Phase 3: Workflow Orchestration

  • Create workflow definitions for cross-agent API access.
  • Add workflow mappings to skills.
  • Let coordinator or portal UI start workflows for multi-step tasks.
  • Use gateway MCP calls for API operations.
  • Use agent tasks only where domain reasoning is required.
  • Add policy checks for destructive tools and approval-required workflows.

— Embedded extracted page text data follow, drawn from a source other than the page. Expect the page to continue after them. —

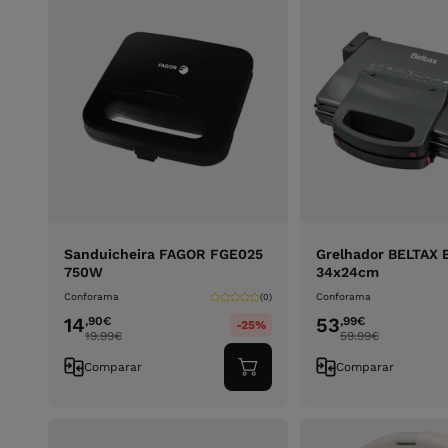
Sanduicheira FAGOR FGE025
Grelhador BELTAX
750W
34x24cm
Conforama
Conforama
(0)
14
53
,90
€
,99
€
-25%
19.99
€
59.99
€
Comparar
Comparar
Adicionar
ao
carrinho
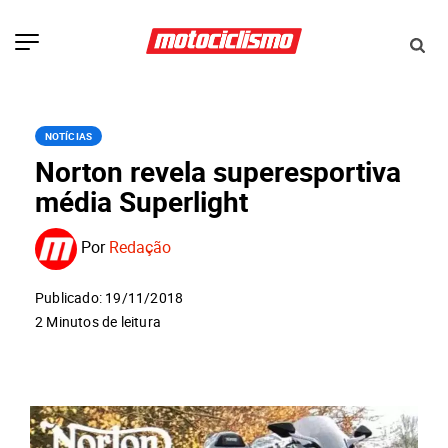
NOTÍCIAS
Norton revela superesportiva
média Superlight
Por
Redação
Publicado: 19/11/2018
2 Minutos de leitura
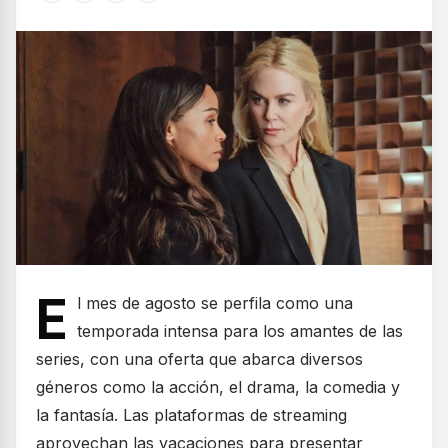
E
l mes de agosto se perfila como una
temporada intensa para los amantes de las
series, con una oferta que abarca diversos
géneros como la acción, el drama, la comedia y
la fantasía. Las plataformas de streaming
aprovechan las vacaciones para presentar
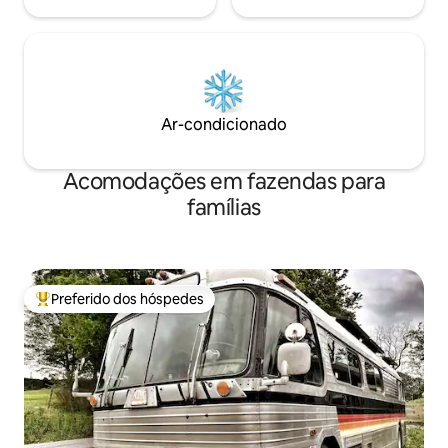
Ar-condicionado
Acomodações em fazendas para
famílias
Preferido dos hóspedes
Entre os melhores preferidos dos hóspedes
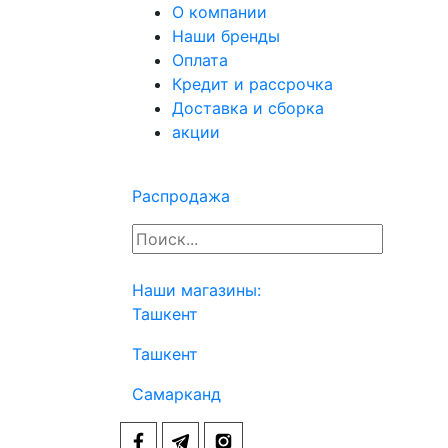
О компании
Наши бренды
Оплата
Кредит и рассрочка
Доставка и сборка
акции
Распродажа
Наши магазины:
Ташкент
Ташкент
Самарканд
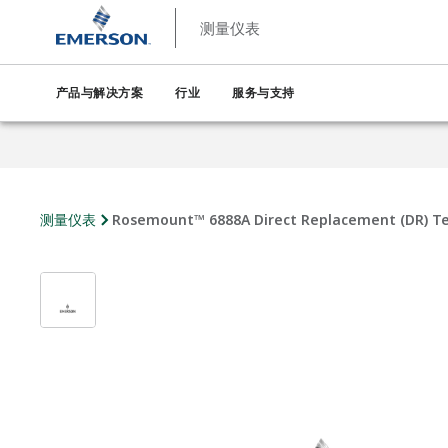
测量仪表
产品与解决方案
行业
服务与支持
测量仪表
Rosemount™ 6888A Direct Replacement (DR) Te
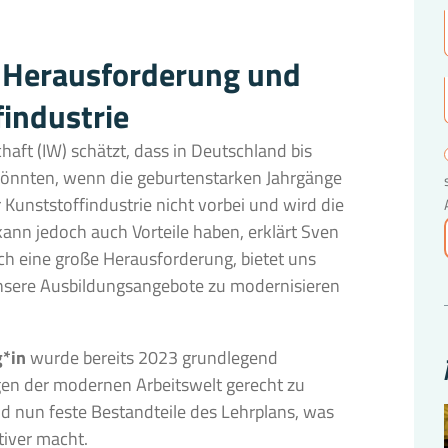
 Herausforderung und
findustrie
haft (IW) schätzt, dass in Deutschland bis
 könnten, wenn die geburtenstarken Jahrgänge
 Kunststoffindustrie nicht vorbei und wird die
kann jedoch auch Vorteile haben, erklärt Sven
ch eine große Herausforderung, bietet uns
unsere Ausbildungsangebote zu modernisieren
g*in
wurde bereits 2023 grundlegend
en der modernen Arbeitswelt gerecht zu
nd nun feste Bestandteile des Lehrplans, was
tiver macht.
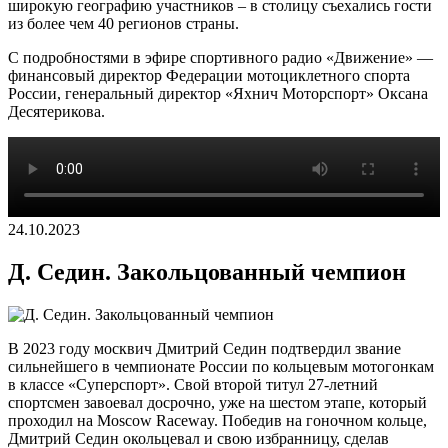
широкую географию участников – в столицу съехались гости
из более чем 40 регионов страны.
С подробностями в эфире спортивного радио «Движение» —
финансовый директор Федерации мотоциклетного спорта
России, генеральный директор «Яхнич Моторспорт» Оксана
Десятерикова.
24.10.2023
Д. Седин. Закольцованный чемпион
В 2023 году москвич Дмитрий Седин подтвердил звание
сильнейшего в чемпионате России по кольцевым мотогонкам
в классе «Суперспорт». Свой второй титул 27-летний
спортсмен завоевал досрочно, уже на шестом этапе, который
проходил на Moscow Raceway. Победив на гоночном кольце,
Дмитрий Седин окольцевал и свою избранницу, сделав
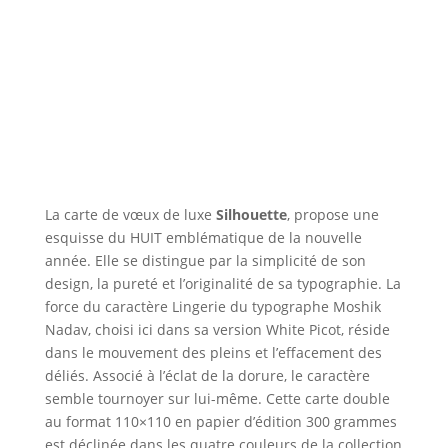
La carte de vœux de luxe
Silhouette
, propose une
esquisse du HUIT emblématique de la nouvelle
année. Elle se distingue par la simplicité de son
design, la pureté et l’originalité de sa typographie. La
force du caractère Lingerie du typographe Moshik
Nadav, choisi ici dans sa version White Picot, réside
dans le mouvement des pleins et l’effacement des
déliés. Associé à l’éclat de la dorure, le caractère
semble tournoyer sur lui-même. Cette carte double
au format 110×110 en papier d’édition 300 grammes
est déclinée dans les quatre couleurs de la collection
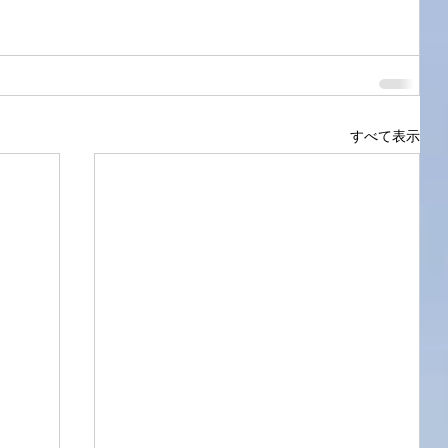
すべて表示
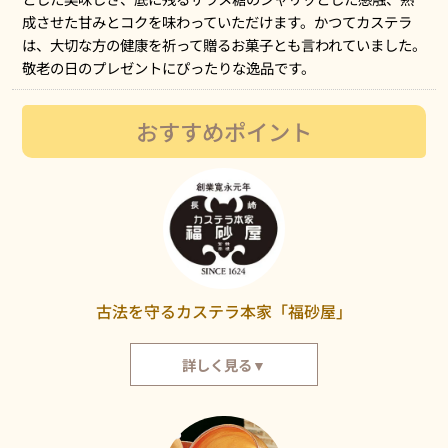
成させた甘みとコクを味わっていただけます。かつてカステラ
は、大切な方の健康を祈って贈るお菓子とも言われていました。
敬老の日のプレゼントにぴったりな逸品です。
おすすめポイント
古法を守るカステラ本家「福砂屋」
詳しく見る▼
カステラ本家福砂屋は、寛永元年（1624年）の創業以来、その手づくりの
古法を変えることなく守っています。古きを尊び新しきを創造する事を旨と
して、創業の心への原点回帰の一方、創意工夫を支えにして時をつないでま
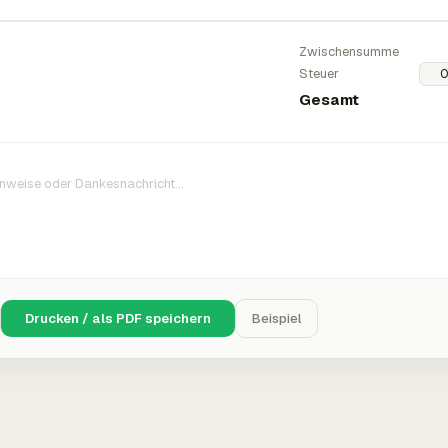
Zwischensumme
Steuer
Gesamt
Drucken / als PDF speichern
Beispiel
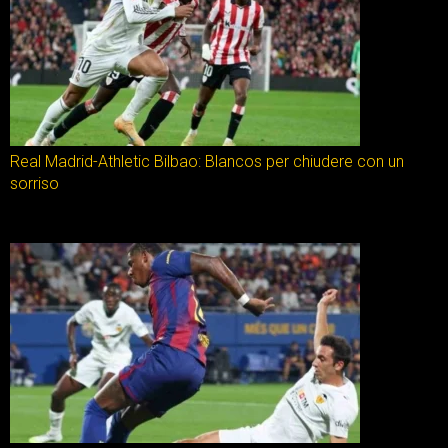
Real Madrid-Athletic Bilbao: Blancos per chiudere con un
sorriso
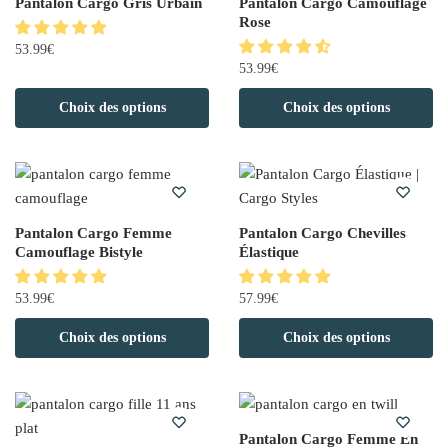
Pantalon Cargo Gris Urbain
Pantalon Cargo Camouflage
Rose
53.99
€
53.99
€
Choix des options
Choix des options
Pantalon Cargo Femme
Pantalon Cargo Chevilles
Camouflage Bistyle
Élastique
53.99
€
57.99
€
Choix des options
Choix des options
Pantalon Cargo Femme En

Phase 4: Operational Hardening

  • Add health checks for every agent and demo API.
  • Add startup validation that each agent has a non-empty effective catalog when LIGHT_AGENT_AGENT_DEF_ID is configured.
  • Add gateway drift diagnostics comparing catalog tools with gateway tools/list.
  • Add cache invalidation verification after skill, tool, or workflow changes.
  • Add docs for common local run commands and expected service URLs.

Design Decisions

  • Overlay Scope: The first overlay will include both the account and offer agents, together with the two demo APIs.
  • Port Publishing: Every agent will publish its own UI port and register with the control plane independently. Chat clients will discover agents via controller registration, and light-gateway will discover them via explicit direct-registry entries.
  • Workflow Triggers: Workflow start requests will go through a dedicated workflow command API for the first implementation.
  • Agent Orchestration: Agent-to-agent calls will not be exposed as direct gateway tools. Multi-agent flows are orchestrated exclusively via light-workflow. Currently, call: agent tasks are native, catalog-backed model calls executed directly by the workflow engine (bypassing the containerized light-agent tool loops). The containerized agents are primarily used by chat clients. Future implementations may choose to invoke the containerized agent services from workflow.